YOUR OBJECTIVE: Reproduce the rows starting at the line containing "Which has a" and ending at the line containing "What are all", substituting "series labels" for "series names" and changing nothing else. Omit the pictures from your answer.

DATASET EXCERPTS:
::::::
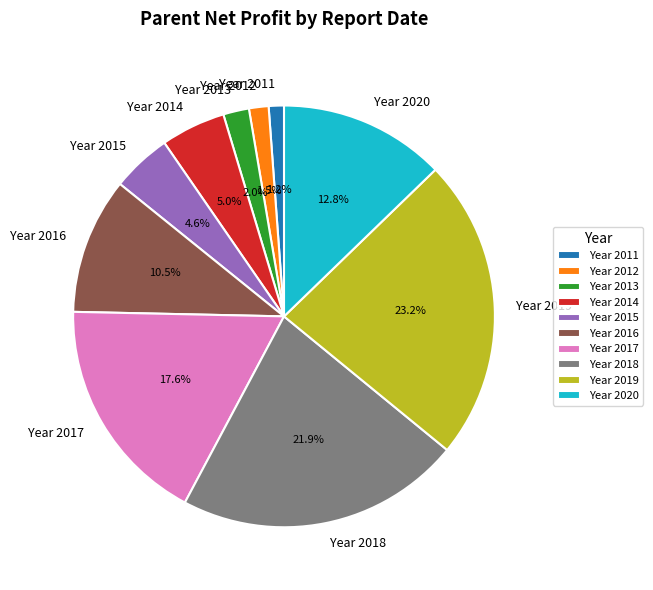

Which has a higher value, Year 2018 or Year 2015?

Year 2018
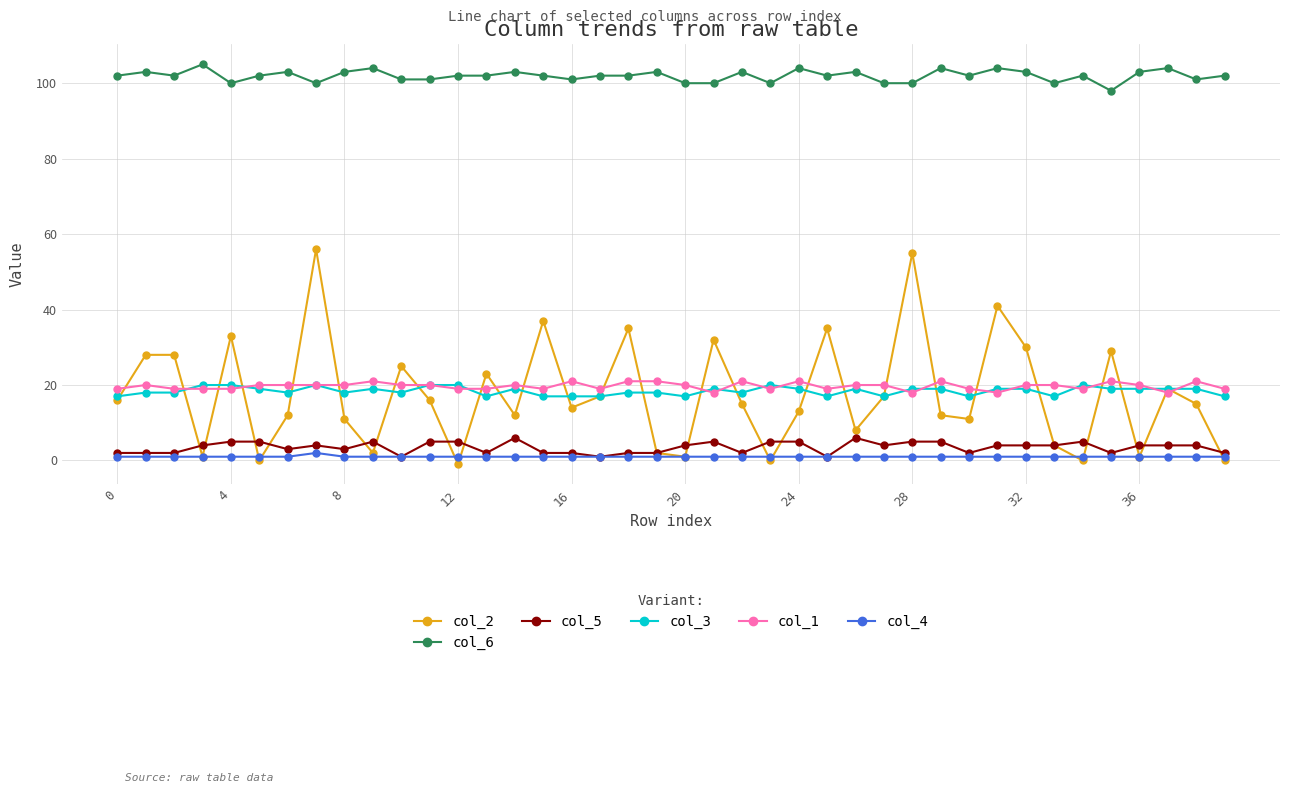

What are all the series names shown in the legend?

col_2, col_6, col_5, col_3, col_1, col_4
::::::
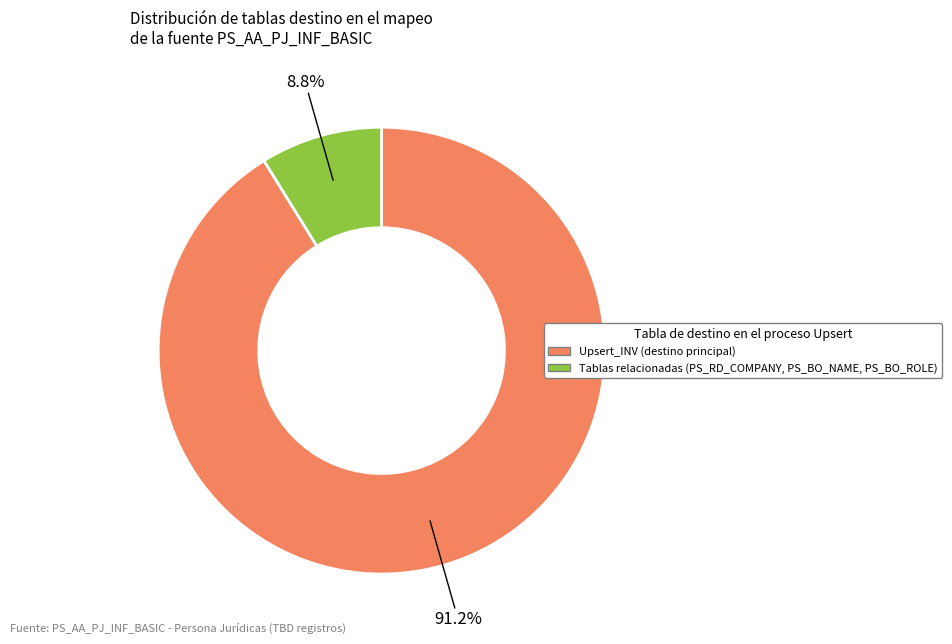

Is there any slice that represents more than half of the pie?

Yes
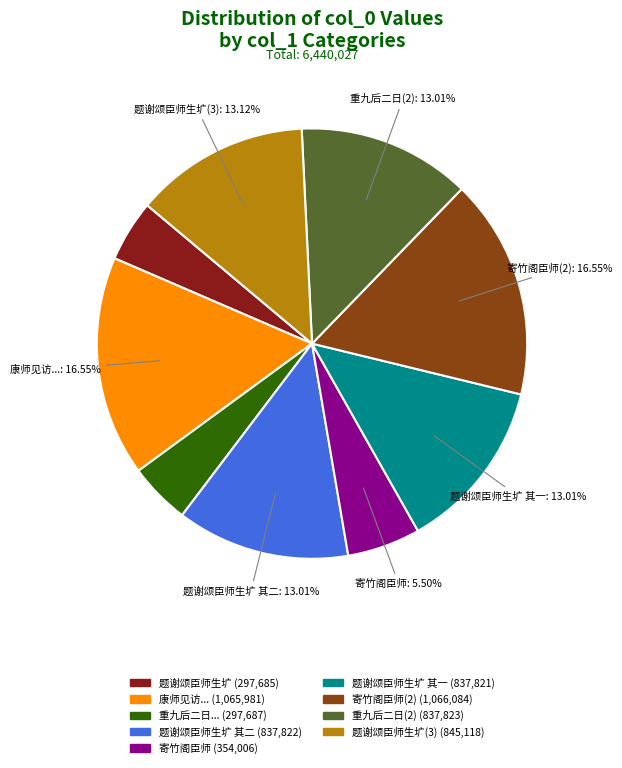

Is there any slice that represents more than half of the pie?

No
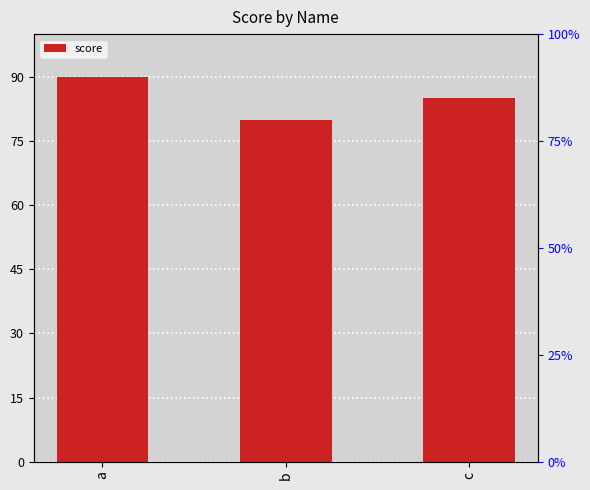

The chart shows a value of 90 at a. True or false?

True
::::::
EXERCISE RESULT:
Which has a higher value, Year 2018 or Year 2015?

Year 2018

What are all the series labels shown in the legend?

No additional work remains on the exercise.